A mental health therapist with FirstHealth Behavioral Services since 2008, Harry has a B.A. in social work from Mercer University in Macon, Ga.; a B.A. in sociology from Florida Atlantic University in Boca Raton, Fla.; and a master’s degree in social work from Barry University in Miami Shores, Fla. In addition to her TFCBT certification, she is trained in critical stress management and provides individual, family and marriage/couples therapy to adults, adolescents and children.

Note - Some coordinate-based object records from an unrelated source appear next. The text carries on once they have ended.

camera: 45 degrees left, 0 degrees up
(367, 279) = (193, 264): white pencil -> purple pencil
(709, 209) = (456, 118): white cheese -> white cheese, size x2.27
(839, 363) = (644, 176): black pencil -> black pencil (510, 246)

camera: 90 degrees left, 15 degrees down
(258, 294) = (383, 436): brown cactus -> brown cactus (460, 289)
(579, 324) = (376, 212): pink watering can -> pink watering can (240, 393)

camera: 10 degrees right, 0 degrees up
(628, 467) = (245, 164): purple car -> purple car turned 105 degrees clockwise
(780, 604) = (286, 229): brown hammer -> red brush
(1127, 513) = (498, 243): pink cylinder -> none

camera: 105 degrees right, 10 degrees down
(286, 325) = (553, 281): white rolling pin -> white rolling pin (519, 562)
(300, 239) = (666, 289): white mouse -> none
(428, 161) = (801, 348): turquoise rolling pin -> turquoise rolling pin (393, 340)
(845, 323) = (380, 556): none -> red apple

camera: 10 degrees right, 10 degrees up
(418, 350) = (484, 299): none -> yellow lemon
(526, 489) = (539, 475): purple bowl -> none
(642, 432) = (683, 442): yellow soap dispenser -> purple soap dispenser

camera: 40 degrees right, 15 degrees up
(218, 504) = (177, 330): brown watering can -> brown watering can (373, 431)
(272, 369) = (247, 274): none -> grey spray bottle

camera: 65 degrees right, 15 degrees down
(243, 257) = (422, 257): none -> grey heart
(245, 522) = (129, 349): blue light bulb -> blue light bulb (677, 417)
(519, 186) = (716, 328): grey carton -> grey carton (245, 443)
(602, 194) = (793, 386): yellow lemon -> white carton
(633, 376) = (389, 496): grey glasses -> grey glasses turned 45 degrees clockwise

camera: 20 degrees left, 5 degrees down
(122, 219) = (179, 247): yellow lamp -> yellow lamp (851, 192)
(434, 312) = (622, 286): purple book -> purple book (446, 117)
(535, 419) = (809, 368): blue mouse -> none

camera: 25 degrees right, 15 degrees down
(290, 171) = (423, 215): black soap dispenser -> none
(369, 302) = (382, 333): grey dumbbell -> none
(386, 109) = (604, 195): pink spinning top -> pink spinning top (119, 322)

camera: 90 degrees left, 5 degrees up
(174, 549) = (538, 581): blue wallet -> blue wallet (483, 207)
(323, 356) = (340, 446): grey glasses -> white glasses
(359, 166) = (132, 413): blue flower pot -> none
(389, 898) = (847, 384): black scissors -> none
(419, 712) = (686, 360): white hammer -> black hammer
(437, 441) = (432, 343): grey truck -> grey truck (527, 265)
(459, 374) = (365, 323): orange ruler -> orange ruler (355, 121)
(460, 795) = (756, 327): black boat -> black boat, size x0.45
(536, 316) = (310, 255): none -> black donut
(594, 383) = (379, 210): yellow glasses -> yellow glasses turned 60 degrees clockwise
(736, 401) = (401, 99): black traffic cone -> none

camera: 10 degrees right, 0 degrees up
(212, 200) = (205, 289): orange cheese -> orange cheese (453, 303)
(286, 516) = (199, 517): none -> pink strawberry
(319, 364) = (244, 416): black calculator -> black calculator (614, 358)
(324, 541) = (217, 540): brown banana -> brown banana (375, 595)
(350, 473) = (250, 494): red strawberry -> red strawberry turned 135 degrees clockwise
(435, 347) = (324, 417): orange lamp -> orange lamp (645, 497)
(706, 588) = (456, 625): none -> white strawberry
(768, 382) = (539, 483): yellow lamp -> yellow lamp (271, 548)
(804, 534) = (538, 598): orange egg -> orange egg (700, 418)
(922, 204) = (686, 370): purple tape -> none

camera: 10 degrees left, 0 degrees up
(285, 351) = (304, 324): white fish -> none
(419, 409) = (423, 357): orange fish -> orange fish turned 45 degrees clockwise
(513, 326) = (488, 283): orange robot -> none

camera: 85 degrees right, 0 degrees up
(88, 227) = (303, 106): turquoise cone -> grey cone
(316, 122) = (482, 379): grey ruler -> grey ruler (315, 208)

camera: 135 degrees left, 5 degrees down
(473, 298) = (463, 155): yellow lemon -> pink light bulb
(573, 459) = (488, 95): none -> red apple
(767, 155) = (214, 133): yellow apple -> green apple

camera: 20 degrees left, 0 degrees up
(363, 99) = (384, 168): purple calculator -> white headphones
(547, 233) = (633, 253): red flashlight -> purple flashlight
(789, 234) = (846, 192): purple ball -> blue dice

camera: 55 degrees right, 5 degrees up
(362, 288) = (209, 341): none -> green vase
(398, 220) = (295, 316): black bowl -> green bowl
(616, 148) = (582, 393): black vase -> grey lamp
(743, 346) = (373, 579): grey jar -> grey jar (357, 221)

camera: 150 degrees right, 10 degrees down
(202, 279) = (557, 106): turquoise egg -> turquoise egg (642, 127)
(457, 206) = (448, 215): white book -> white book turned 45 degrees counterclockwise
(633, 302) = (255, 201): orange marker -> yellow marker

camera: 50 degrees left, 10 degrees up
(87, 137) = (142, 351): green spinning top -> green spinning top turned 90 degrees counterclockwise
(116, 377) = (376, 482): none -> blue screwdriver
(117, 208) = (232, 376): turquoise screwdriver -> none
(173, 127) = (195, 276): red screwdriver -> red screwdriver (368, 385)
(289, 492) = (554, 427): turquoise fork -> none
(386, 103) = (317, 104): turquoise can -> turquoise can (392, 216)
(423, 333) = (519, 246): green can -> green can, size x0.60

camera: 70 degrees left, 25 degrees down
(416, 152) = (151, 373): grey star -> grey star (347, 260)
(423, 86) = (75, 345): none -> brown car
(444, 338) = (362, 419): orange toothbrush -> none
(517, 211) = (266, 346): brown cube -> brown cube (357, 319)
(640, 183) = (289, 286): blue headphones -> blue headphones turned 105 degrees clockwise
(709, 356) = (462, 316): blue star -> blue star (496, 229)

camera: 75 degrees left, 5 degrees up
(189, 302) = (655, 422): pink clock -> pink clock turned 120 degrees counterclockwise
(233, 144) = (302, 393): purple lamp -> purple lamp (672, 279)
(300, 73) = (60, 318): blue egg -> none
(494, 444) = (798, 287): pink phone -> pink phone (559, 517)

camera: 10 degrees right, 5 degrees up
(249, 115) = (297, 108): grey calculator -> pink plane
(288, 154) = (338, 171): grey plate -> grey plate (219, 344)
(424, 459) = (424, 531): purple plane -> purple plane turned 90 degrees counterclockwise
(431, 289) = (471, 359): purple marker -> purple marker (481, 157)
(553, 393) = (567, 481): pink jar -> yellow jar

Watson has been with FirstHealth Behavioral Services since 1996. She has a bachelor’s degree in nursing from Duke University’s School of Nursing and an M.S. degree in nursing from the University of North Carolina at Chapel Hill. In 2006, she earned a post-master’s certificate as a Family Psychiatric-Mental Health Nurse Practitioner, also from UNC-Chapel Hill. In her current role, she provides psychotherapy and medication management to children, adolescents, adults and families in outpatient settings.
According to the National Center for PTSD, American child protection service programs get around 3 million reports of traumatic events affecting some 5.5 million children each year. Of the reported cases, there is proof of abuse in about 30 percent with 65 percent of that number involving neglect, 18 percent involving physical abuse, 10 percent sexual abuse and 7 percent mental abuse.
Between 3 million to 10 million children witness family violence each year, and around 40 to 60 percent of those cases involve child physical abuse.
It is believed that two-thirds of child abuse cases go unreported.